Thursday, January 21, 2021

1/21/21: Medical Oncologist Phone Appointment

One of the nurses I talked to last week warned me that my medical oncologist might run behind schedule. She called 30 minutes late today, but I didn't mind. I appreciate it when I am not rushed through an appointment, so I just imagined that she was talking with other patients with lots of questions and issues, like me. 

She said that FSH and LH aren't really reliable measures of menopause while on Lupron, so she mainly looks only at the estradiol. She confirmed that she does look for a very low number, like the "<5" value I had last July, before the spotting started. My two recent blood tests, however, had my estradiol at 31 and 10, which suggests that my ovaries are still functioning.   

So why would the Lupron just suddenly stop working? She thinks it's not that the Lupron stopped working, but that my ovaries starting working again. Typically, chemotherapy puts the ovaries into a chemically-induced menopause - sometimes called "chemopause" - which is sometimes permanent, sometimes temporary. I finished chemo over a year ago, and my doctor figures my ovaries are only now "waking up". The Lupron is probably as effective as it's always been, but previously it was doing a good job suppressing chemo-suppressed ovaries, and now it's doing an okay job suppressing functioning ovaries. I asked if having partially suppressed ovaries is normal? She said it's "a little weird." 

I am already on the highest monthly dose of Lupron. Apparently it's not unheard of to increase the dose even more by giving the shot every 3 weeks instead of every 4 weeks, but she said her colleagues didn't recommend it, since some patients get by on just half the dose I'm getting. There is a 3-month dose, which is 3 times the monthly dose, but it could produce inconsistent results, with the higher concentration of medication at the beginning of the 3 months leading to more side effects, and the wearing off of the medication towards the end of the 3 months leading to estrogen production.  

So, she suggested I stay on the same dose of Lupron, and switch from exemestane to Tamoxifen. This is the #2 scenario of Ovarian Suppression + Tamoxifen that I described in this post. I have to say, I am so glad I have that post to refer back to! I was feeling uneasy about switching to Tamoxifen, because it feels like I'm "settling" for a less aggressive treatment, and I want to feel like I am doing everything in my power to reduce the chances of a recurrence. That post reminded me that I've always been in an intermediate "grey area," not clearly high risk, but not clearly low risk either. The original decision to take exemestane instead of Tamoxifen was an effort to err on the side of caution. I was prepared at the time to switch to Tamoxifen if necessary, only it turns out the precipitating factor isn't the exemestane being unbearable, but rather the Lupron being ineffective. 

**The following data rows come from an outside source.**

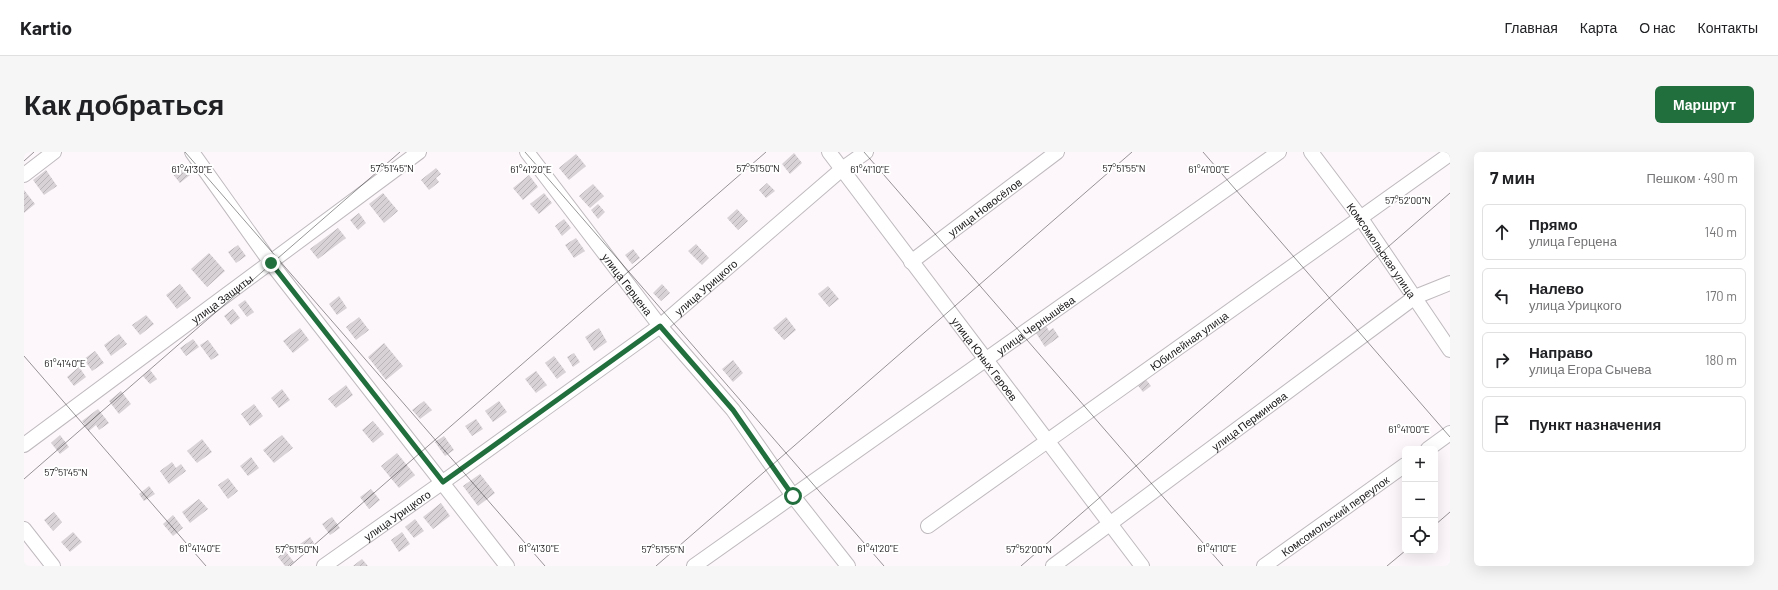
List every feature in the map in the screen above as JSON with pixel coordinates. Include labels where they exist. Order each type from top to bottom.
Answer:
[{"type":"street","points":[[24,175],[54,152]]},
{"type":"street","points":[[192,152],[271,263],[507,566]]},
{"type":"street","name":"улица Защиты","points":[[24,445],[419,152]]},
{"type":"street","name":"улица Герцена","points":[[527,152],[660,326],[733,410],[793,496],[848,566]]},
{"type":"street","name":"улица Юных Героев","points":[[829,152],[1142,566]]},
{"type":"street","name":"улица Урицкого","points":[[324,566],[660,326],[842,169],[866,152]]},
{"type":"street","name":"улица Новосёлов","points":[[911,262],[1057,152]]},
{"type":"street","name":"улица Чернышёва","points":[[694,566],[1278,152]]},
{"type":"street","name":"Комсомольская улица","points":[[1311,152],[1360,217],[1450,350]]},
{"type":"street","name":"Юбилейная улица","points":[[928,526],[1450,154]]},
{"type":"street","name":"улица Перминова","points":[[1053,566],[1415,297],[1450,283]]},
{"type":"street","points":[[1432,446],[1450,433]]},
{"type":"street","name":"Комсомольский переулок","points":[[1264,566],[1402,467]]},
{"type":"street","points":[[24,529],[53,566]]},
{"type":"building","points":[[794,153],[802,163],[790,174],[782,164]]},
{"type":"building","points":[[576,154],[586,166],[569,180],[559,168]]},
{"type":"building","points":[[182,165],[190,175],[180,183],[172,173]]},
{"type":"building","points":[[436,168],[441,174],[436,178],[439,182],[429,190],[421,180]]},
{"type":"building","points":[[46,170],[57,186],[44,195],[33,180]]},
{"type":"building","points":[[529,175],[538,187],[523,200],[513,188]]},
{"type":"building","points":[[767,183],[775,191],[766,198],[759,190]]},
{"type":"building","points":[[593,184],[604,196],[590,208],[579,196]]},
{"type":"building","points":[[24,190],[35,204],[24,213]]},
{"type":"building","points":[[383,193],[398,211],[384,223],[369,204]]},
{"type":"building","points":[[544,193],[552,203],[539,214],[530,204]]},
{"type":"building","points":[[598,204],[605,212],[598,219],[591,210]]},
{"type":"building","points":[[737,209],[748,221],[738,230],[727,218]]},
{"type":"building","points":[[359,213],[366,223],[358,230],[350,220]]},
{"type":"building","points":[[564,219],[571,228],[562,236],[555,226]]},
{"type":"building","points":[[338,228],[346,238],[318,259],[310,249]]},
{"type":"building","points":[[576,238],[585,251],[574,258],[565,245]]},
{"type":"building","points":[[696,244],[709,258],[702,265],[688,251]]},
{"type":"building","points":[[238,245],[246,256],[236,263],[228,252]]},
{"type":"building","points":[[633,249],[640,258],[632,264],[625,255]]},
{"type":"building","points":[[209,253],[225,271],[207,287],[191,269]]},
{"type":"building","points":[[180,284],[191,298],[177,309],[166,295]]},
{"type":"building","points":[[662,284],[670,293],[661,301],[653,293]]},
{"type":"building","points":[[828,286],[839,299],[829,307],[818,294]]},
{"type":"building","points":[[339,296],[347,308],[337,315],[329,304]]},
{"type":"building","points":[[245,300],[254,312],[247,317],[238,305]]},
{"type":"building","points":[[233,309],[240,318],[231,325],[224,316]]},
{"type":"building","points":[[146,315],[154,324],[140,335],[132,325]]},
{"type":"building","points":[[359,317],[369,330],[356,340],[346,327]]},
{"type":"building","points":[[786,317],[796,330],[784,340],[773,328]]},
{"type":"building","points":[[1046,326],[1049,331],[1053,328],[1059,337],[1045,347],[1036,333]]},
{"type":"building","points":[[300,328],[309,340],[293,353],[283,341]]},
{"type":"building","points":[[599,328],[607,342],[594,351],[585,337]]},
{"type":"building","points":[[119,334],[127,344],[111,356],[104,345]]},
{"type":"building","points":[[193,339],[199,347],[186,356],[180,348]]},
{"type":"building","points":[[208,340],[219,355],[211,360],[200,345]]},
{"type":"building","points":[[384,343],[403,366],[386,380],[368,357]]},
{"type":"building","points":[[95,351],[104,363],[92,371],[84,359]]},
{"type":"building","points":[[574,353],[580,362],[573,367],[567,357]]},
{"type":"building","points":[[554,356],[566,372],[557,379],[545,363]]},
{"type":"building","points":[[733,360],[743,373],[733,382],[722,369]]},
{"type":"building","points":[[79,367],[86,377],[74,386],[67,377]]},
{"type":"building","points":[[150,370],[157,379],[150,384],[143,376]]},
{"type":"building","points":[[536,371],[547,385],[536,393],[525,379]]},
{"type":"building","points":[[1144,377],[1151,386],[1143,392],[1136,383]]},
{"type":"building","points":[[346,385],[353,395],[336,408],[328,399]]},
{"type":"building","points":[[282,389],[290,400],[279,408],[271,398]]},
{"type":"building","points":[[121,391],[131,404],[119,414],[109,401]]},
{"type":"building","points":[[424,401],[432,410],[420,419],[412,410]]},
{"type":"building","points":[[499,401],[507,412],[493,422],[485,411]]},
{"type":"building","points":[[254,404],[263,416],[250,426],[241,414]]},
{"type":"building","points":[[98,409],[109,423],[99,430],[96,425],[89,431],[82,421]]},
{"type":"building","points":[[476,419],[483,429],[472,436],[465,426]]},
{"type":"building","points":[[373,421],[384,434],[373,443],[362,430]]},
{"type":"building","points":[[60,435],[69,447],[60,454],[51,443]]},
{"type":"building","points":[[282,435],[293,448],[274,463],[263,450]]},
{"type":"building","points":[[444,436],[454,450],[445,456],[435,442]]},
{"type":"building","points":[[202,439],[212,452],[197,463],[187,451]]},
{"type":"building","points":[[397,453],[415,475],[399,488],[381,466]]},
{"type":"building","points":[[251,457],[259,468],[248,476],[240,466]]},
{"type":"building","points":[[172,462],[176,468],[181,464],[186,471],[169,484],[160,471]]},
{"type":"building","points":[[480,474],[495,493],[478,506],[463,486]]},
{"type":"building","points":[[228,478],[238,491],[228,499],[218,485]]},
{"type":"building","points":[[149,486],[155,494],[144,501],[139,494]]},
{"type":"building","points":[[371,489],[380,500],[369,509],[360,497]]},
{"type":"building","points":[[199,499],[208,509],[190,523],[182,512]]},
{"type":"building","points":[[441,503],[450,516],[433,529],[423,517]]},
{"type":"building","points":[[54,512],[62,522],[53,531],[44,520]]},
{"type":"building","points":[[173,515],[183,528],[173,536],[163,524]]},
{"type":"building","points":[[332,517],[340,528],[330,535],[322,524]]},
{"type":"building","points":[[415,519],[424,531],[414,538],[405,527]]},
{"type":"building","points":[[73,532],[82,542],[70,552],[61,542]]},
{"type":"building","points":[[402,532],[410,544],[399,552],[391,540]]},
{"type":"building","points":[[310,537],[316,546],[306,553],[300,544]]},
{"type":"building","points":[[285,551],[294,562],[289,566],[285,566],[278,557]]},
{"type":"building","points":[[362,559],[368,566],[353,566]]},
{"type":"route","points":[[271,263],[443,482],[660,326],[733,410],[793,496]]}]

I was surprised that my doctor did not even bring up oophorectomy as an option. Since that was the path I was expecting, I asked her why not. Basically, she appears to have a philosophy of being conservative when it comes to surgery. Like, removing body parts is pretty drastic, so don't do it unless you really have to. This is definitely Ken's perspective, and I lean in that direction, too.

I told her my concern about "settling" for a less aggressive treatment, since my current treatment of Ovarian Suppression (via Lupron) + Aromatase Inhibitor (via exemestane) is supposed to be more effective. Shouldn't I consider switching from Lupron to ovary removal for the ovarian suppression, and sticking with exemestane? My oncologist basically answered the question by assuring me that Lupron + Tamoxifen is still an aggressive course of treatment. She didn't say it explicitly, but I got the feeling she thinks, at least for me, the risks of ovary removal are not worth the benefits of exemestane. 

I'm a bit conflicted. On the one hand, I know I am "settling" for a less aggressive treatment, but on the other hand, I'm relieved I don't have to get an oophorectomy. I was already wary of the procedure because of articles like this that lay out the risks. It helps to remind myself that I can always opt for an oophorectomy later, if I change my mind. Also, it helps to remember that I am following the recommendation of my oncologist; I would have to go against my oncologist to get the oophorectomy, and that would feel weird, too, because I do think she's a good doctor. (I think if I really felt strongly about it, I'd be motivated to get a second opinion, but I'm not.) 

So just when I thought I could get used to a stable set of side effects, I'll be starting all over again with a new medication. I think I can handle stuff like hot flashes and fatigue, but I really, really, really don't want to have any hair thinning! I'm just starting to feel optimistic about my hair growing back, but already it feels thinner than it was before chemo, and I'll be super sad if it gets even thinner. I'll also need to keep an eye out for more serious side effects, like symptoms of a blood clot or endometrial cancer

On the plus side, Tamoxifen is supposed to have a positive effect in bones after menopause, so it may counteract the bone loss from Lupron. Also, it can lower cholesterol levels, which is convenient since I now have high cholesterol.